Great project! When I saw the thread title I immediately started imagining the shop class building the stand, computer science team working on the Apex and a website, some young apprentice plumbers doing all the PVC work, etc., but I imagine that would just take way too much time & coordination. What kind of curriculum will you build around it? Did that have to be part of the grant proposal?
Haha I did all the plumbing and bought the stand. The shop classes did just finish a new stand for my 75g freshwater tank yesterday, however, and they did a fantastic job. They even matched the stain to the saltwater stand so that they look nice together. I need to drain and move it tomorrow if I have time. We (well, the other bio teachers - I no longer teacher regular Biology), look at some of the plants from the freshwater tank under microscopes during photosynthesis labs to see the chloroplasts moving inside the leaf cells.
I teach computer science classes as well and will touch into the apex programming if we have time at the end of the year. We also touch into some very basic web page development, and I may try to have them make a site for the tank through that (my Environmental Science classes are going to be making "bio sheets" on each of the living things in the tank, including bacteria, pods, coral, cuc, & fish. I imagine them being like large "baseball cards" for the life). I'll have the info from the cards put into a website (probably just do it through an assisted website building platform like wix or something. I'm afraid doing it from scratch would be way over their (and my) heads).
The main curriculum I proposed the grant around was ecology, water quality, & conservation which are some of the main topics in this class. We'll be hitting ecology starting probably mid to late November and continue that next semester, and we'll hit conservation sometime next semester. I'll touch on photosynthesis and cellular respiration here at the end of the month, and the pH graphs from the apex will be a really nice tool for that. It's crazy how much that changes when they all show up in the morning! Some very generous people on here sent me some coral skeletons and PM'd me pictures of those corals alive in their tanks to use during the conservation unit, which should go nicely with the living stuff in my tank. I also had a chemistry teacher on here share a lab on acids dissolving coral skeletons which should be a great addition.
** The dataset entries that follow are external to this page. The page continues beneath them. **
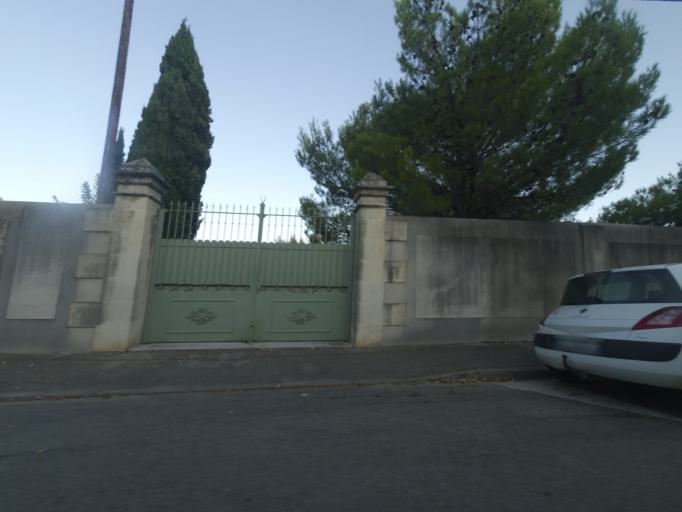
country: FR
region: Languedoc-Roussillon
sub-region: Departement du Gard
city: Calvisson
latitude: 43.7823
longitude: 4.1914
I plan to share some of it on here as we go along, but I won't be able to add any students' pictures. We've done a little bit of water quality stuff so far, but didn't use the tank much other than basic nutrient testing due to it not having much life in it yet.
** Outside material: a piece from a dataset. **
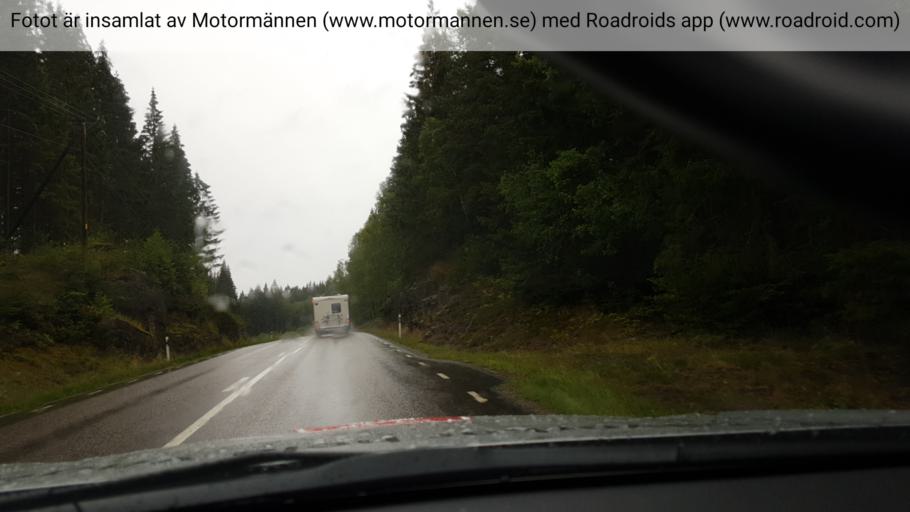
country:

I recently had a company on here contact me about donating pods to the tank, and I am doing some research to plan a lab around them. My goal with it is to give the students notes on phytoplankton and pods, then task them with designing a small habitat to grown & harvest them based on their needs we discuss. I think it'd be a fun way to get the kids involved in the food webs & lower trophic levels that most people overlook. Plus, it could easily be made into a competition which always gets the kids more into learning something. Hopefully it all turns out as planned!
The kids really enjoy it so far, although they are a little impatient with how slowly I'm adding everything currently. The lesson in patients may be the most important thing they learn!